• Your assignment
Reproduce each of the entries below, substituting "Preston" for every occurrence of "Blackpool" and leaving everything else unchanged.

• Material provided

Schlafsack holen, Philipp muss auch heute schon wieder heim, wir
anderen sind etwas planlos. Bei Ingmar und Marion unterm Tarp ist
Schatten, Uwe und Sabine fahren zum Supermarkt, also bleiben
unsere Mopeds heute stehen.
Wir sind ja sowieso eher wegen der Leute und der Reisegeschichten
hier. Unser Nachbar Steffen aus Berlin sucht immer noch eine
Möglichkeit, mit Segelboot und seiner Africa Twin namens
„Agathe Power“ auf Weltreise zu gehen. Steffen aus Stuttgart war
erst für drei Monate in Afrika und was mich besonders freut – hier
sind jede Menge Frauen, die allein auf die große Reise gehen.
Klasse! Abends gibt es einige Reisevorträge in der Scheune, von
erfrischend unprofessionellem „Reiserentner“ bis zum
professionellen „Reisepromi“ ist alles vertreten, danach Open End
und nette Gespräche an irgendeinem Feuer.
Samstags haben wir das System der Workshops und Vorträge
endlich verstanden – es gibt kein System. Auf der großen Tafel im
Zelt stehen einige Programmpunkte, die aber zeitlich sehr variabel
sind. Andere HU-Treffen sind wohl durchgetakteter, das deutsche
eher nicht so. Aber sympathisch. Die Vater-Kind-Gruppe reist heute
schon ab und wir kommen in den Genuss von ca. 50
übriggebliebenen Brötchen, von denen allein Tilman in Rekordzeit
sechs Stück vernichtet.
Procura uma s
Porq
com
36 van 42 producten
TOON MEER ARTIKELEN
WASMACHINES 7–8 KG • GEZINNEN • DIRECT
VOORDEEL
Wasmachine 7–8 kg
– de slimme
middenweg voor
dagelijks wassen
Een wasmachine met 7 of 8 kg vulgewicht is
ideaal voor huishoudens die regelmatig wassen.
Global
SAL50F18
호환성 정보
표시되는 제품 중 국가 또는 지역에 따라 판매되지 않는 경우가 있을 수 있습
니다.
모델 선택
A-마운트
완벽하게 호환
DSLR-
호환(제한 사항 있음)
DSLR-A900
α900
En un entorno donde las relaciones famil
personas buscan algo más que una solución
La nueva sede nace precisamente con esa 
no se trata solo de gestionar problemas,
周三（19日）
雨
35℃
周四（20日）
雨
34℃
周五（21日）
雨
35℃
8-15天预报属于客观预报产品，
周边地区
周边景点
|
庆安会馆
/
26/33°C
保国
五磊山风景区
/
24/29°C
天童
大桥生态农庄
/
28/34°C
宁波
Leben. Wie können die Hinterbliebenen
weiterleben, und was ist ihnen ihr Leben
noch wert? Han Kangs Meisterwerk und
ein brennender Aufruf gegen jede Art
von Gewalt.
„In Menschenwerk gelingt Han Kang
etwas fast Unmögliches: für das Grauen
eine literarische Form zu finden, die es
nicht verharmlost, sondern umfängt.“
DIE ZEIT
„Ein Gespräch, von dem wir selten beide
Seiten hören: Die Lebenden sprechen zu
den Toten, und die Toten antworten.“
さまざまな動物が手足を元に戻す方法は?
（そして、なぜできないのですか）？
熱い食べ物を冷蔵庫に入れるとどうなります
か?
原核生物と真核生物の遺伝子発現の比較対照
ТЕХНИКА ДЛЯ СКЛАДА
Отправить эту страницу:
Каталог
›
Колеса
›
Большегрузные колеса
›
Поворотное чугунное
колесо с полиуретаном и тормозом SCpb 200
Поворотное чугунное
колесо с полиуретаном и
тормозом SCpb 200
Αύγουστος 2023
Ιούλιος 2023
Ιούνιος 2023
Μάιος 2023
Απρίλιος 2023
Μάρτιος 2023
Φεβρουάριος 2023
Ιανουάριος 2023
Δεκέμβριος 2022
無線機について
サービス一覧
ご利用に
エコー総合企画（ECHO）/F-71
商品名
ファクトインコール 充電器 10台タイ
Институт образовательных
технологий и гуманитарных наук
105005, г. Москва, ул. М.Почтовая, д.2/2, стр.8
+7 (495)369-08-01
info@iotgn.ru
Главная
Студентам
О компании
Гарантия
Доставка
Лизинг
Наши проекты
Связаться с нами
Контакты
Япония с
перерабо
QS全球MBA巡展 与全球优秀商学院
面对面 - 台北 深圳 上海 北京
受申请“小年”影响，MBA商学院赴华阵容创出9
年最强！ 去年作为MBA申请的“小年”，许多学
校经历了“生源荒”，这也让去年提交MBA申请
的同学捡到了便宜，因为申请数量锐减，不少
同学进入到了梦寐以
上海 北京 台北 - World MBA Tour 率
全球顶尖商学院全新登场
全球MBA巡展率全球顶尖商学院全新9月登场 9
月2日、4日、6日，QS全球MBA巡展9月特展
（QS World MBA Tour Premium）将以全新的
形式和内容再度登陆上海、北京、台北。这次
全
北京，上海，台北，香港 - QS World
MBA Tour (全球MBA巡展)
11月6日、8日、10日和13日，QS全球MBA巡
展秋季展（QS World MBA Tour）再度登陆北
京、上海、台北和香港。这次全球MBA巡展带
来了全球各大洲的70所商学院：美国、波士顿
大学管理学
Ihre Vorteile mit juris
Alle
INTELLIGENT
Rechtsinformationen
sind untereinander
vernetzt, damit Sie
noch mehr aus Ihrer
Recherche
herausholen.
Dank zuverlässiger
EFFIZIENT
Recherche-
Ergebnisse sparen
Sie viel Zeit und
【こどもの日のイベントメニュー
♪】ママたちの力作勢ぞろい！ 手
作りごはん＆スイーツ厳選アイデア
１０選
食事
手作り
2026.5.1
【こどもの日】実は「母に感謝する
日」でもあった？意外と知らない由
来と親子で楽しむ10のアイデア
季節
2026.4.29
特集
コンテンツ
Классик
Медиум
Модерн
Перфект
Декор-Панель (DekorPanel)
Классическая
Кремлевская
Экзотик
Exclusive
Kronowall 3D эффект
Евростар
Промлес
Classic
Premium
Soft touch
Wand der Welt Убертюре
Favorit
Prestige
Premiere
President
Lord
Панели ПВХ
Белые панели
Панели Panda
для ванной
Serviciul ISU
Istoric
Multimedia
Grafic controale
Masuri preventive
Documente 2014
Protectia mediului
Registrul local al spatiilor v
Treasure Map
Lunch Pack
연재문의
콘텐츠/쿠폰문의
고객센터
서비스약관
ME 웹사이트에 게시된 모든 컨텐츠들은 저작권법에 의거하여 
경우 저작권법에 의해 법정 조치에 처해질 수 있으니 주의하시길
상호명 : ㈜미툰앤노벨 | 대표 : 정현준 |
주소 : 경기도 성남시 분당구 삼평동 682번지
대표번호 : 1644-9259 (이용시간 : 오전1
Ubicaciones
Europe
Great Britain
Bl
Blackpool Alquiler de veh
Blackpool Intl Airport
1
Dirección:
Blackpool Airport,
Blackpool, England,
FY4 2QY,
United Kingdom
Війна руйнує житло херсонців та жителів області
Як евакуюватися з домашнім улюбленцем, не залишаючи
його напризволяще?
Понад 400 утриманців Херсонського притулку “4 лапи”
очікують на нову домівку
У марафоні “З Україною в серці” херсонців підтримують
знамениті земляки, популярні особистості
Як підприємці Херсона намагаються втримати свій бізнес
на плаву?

• Result of this task
Schlafsack holen, Philipp muss auch heute schon wieder heim, wir
anderen sind etwas planlos. Bei Ingmar und Marion unterm Tarp ist
Schatten, Uwe und Sabine fahren zum Supermarkt, also bleiben
unsere Mopeds heute stehen.
Wir sind ja sowieso eher wegen der Leute und der Reisegeschichten
hier. Unser Nachbar Steffen aus Berlin sucht immer noch eine
Möglichkeit, mit Segelboot und seiner Africa Twin namens
„Agathe Power“ auf Weltreise zu gehen. Steffen aus Stuttgart war
erst für drei Monate in Afrika und was mich besonders freut – hier
sind jede Menge Frauen, die allein auf die große Reise gehen.
Klasse! Abends gibt es einige Reisevorträge in der Scheune, von
erfrischend unprofessionellem „Reiserentner“ bis zum
professionellen „Reisepromi“ ist alles vertreten, danach Open End
und nette Gespräche an irgendeinem Feuer.
Samstags haben wir das System der Workshops und Vorträge
endlich verstanden – es gibt kein System. Auf der großen Tafel im
Zelt stehen einige Programmpunkte, die aber zeitlich sehr variabel
sind. Andere HU-Treffen sind wohl durchgetakteter, das deutsche
eher nicht so. Aber sympathisch. Die Vater-Kind-Gruppe reist heute
schon ab und wir kommen in den Genuss von ca. 50
übriggebliebenen Brötchen, von denen allein Tilman in Rekordzeit
sechs Stück vernichtet.
Procura uma s
Porq
com
36 van 42 producten
TOON MEER ARTIKELEN
WASMACHINES 7–8 KG • GEZINNEN • DIRECT
VOORDEEL
Wasmachine 7–8 kg
– de slimme
middenweg voor
dagelijks wassen
Een wasmachine met 7 of 8 kg vulgewicht is
ideaal voor huishoudens die regelmatig wassen.
Global
SAL50F18
호환성 정보
표시되는 제품 중 국가 또는 지역에 따라 판매되지 않는 경우가 있을 수 있습
니다.
모델 선택
A-마운트
완벽하게 호환
DSLR-
호환(제한 사항 있음)
DSLR-A900
α900
En un entorno donde las relaciones famil
personas buscan algo más que una solución
La nueva sede nace precisamente con esa 
no se trata solo de gestionar problemas,
周三（19日）
雨
35℃
周四（20日）
雨
34℃
周五（21日）
雨
35℃
8-15天预报属于客观预报产品，
周边地区
周边景点
|
庆安会馆
/
26/33°C
保国
五磊山风景区
/
24/29°C
天童
大桥生态农庄
/
28/34°C
宁波
Leben. Wie können die Hinterbliebenen
weiterleben, und was ist ihnen ihr Leben
noch wert? Han Kangs Meisterwerk und
ein brennender Aufruf gegen jede Art
von Gewalt.
„In Menschenwerk gelingt Han Kang
etwas fast Unmögliches: für das Grauen
eine literarische Form zu finden, die es
nicht verharmlost, sondern umfängt.“
DIE ZEIT
„Ein Gespräch, von dem wir selten beide
Seiten hören: Die Lebenden sprechen zu
den Toten, und die Toten antworten.“
さまざまな動物が手足を元に戻す方法は?
（そして、なぜできないのですか）？
熱い食べ物を冷蔵庫に入れるとどうなります
か?
原核生物と真核生物の遺伝子発現の比較対照
ТЕХНИКА ДЛЯ СКЛАДА
Отправить эту страницу:
Каталог
›
Колеса
›
Большегрузные колеса
›
Поворотное чугунное
колесо с полиуретаном и тормозом SCpb 200
Поворотное чугунное
колесо с полиуретаном и
тормозом SCpb 200
Αύγουστος 2023
Ιούλιος 2023
Ιούνιος 2023
Μάιος 2023
Απρίλιος 2023
Μάρτιος 2023
Φεβρουάριος 2023
Ιανουάριος 2023
Δεκέμβριος 2022
無線機について
サービス一覧
ご利用に
エコー総合企画（ECHO）/F-71
商品名
ファクトインコール 充電器 10台タイ
Институт образовательных
технологий и гуманитарных наук
105005, г. Москва, ул. М.Почтовая, д.2/2, стр.8
+7 (495)369-08-01
info@iotgn.ru
Главная
Студентам
О компании
Гарантия
Доставка
Лизинг
Наши проекты
Связаться с нами
Контакты
Япония с
перерабо
QS全球MBA巡展 与全球优秀商学院
面对面 - 台北 深圳 上海 北京
受申请“小年”影响，MBA商学院赴华阵容创出9
年最强！ 去年作为MBA申请的“小年”，许多学
校经历了“生源荒”，这也让去年提交MBA申请
的同学捡到了便宜，因为申请数量锐减，不少
同学进入到了梦寐以
上海 北京 台北 - World MBA Tour 率
全球顶尖商学院全新登场
全球MBA巡展率全球顶尖商学院全新9月登场 9
月2日、4日、6日，QS全球MBA巡展9月特展
（QS World MBA Tour Premium）将以全新的
形式和内容再度登陆上海、北京、台北。这次
全
北京，上海，台北，香港 - QS World
MBA Tour (全球MBA巡展)
11月6日、8日、10日和13日，QS全球MBA巡
展秋季展（QS World MBA Tour）再度登陆北
京、上海、台北和香港。这次全球MBA巡展带
来了全球各大洲的70所商学院：美国、波士顿
大学管理学
Ihre Vorteile mit juris
Alle
INTELLIGENT
Rechtsinformationen
sind untereinander
vernetzt, damit Sie
noch mehr aus Ihrer
Recherche
herausholen.
Dank zuverlässiger
EFFIZIENT
Recherche-
Ergebnisse sparen
Sie viel Zeit und
【こどもの日のイベントメニュー
♪】ママたちの力作勢ぞろい！ 手
作りごはん＆スイーツ厳選アイデア
１０選
食事
手作り
2026.5.1
【こどもの日】実は「母に感謝する
日」でもあった？意外と知らない由
来と親子で楽しむ10のアイデア
季節
2026.4.29
特集
コンテンツ
Классик
Медиум
Модерн
Перфект
Декор-Панель (DekorPanel)
Классическая
Кремлевская
Экзотик
Exclusive
Kronowall 3D эффект
Евростар
Промлес
Classic
Premium
Soft touch
Wand der Welt Убертюре
Favorit
Prestige
Premiere
President
Lord
Панели ПВХ
Белые панели
Панели Panda
для ванной
Serviciul ISU
Istoric
Multimedia
Grafic controale
Masuri preventive
Documente 2014
Protectia mediului
Registrul local al spatiilor v
Treasure Map
Lunch Pack
연재문의
콘텐츠/쿠폰문의
고객센터
서비스약관
ME 웹사이트에 게시된 모든 컨텐츠들은 저작권법에 의거하여 
경우 저작권법에 의해 법정 조치에 처해질 수 있으니 주의하시길
상호명 : ㈜미툰앤노벨 | 대표 : 정현준 |
주소 : 경기도 성남시 분당구 삼평동 682번지
대표번호 : 1644-9259 (이용시간 : 오전1
Ubicaciones
Europe
Great Britain
Bl
Preston Alquiler de veh
Preston Intl Airport
1
Dirección:
Preston Airport,
Preston, England,
FY4 2QY,
United Kingdom
Війна руйнує житло херсонців та жителів області
Як евакуюватися з домашнім улюбленцем, не залишаючи
його напризволяще?
Понад 400 утриманців Херсонського притулку “4 лапи”
очікують на нову домівку
У марафоні “З Україною в серці” херсонців підтримують
знамениті земляки, популярні особистості
Як підприємці Херсона намагаються втримати свій бізнес
на плаву?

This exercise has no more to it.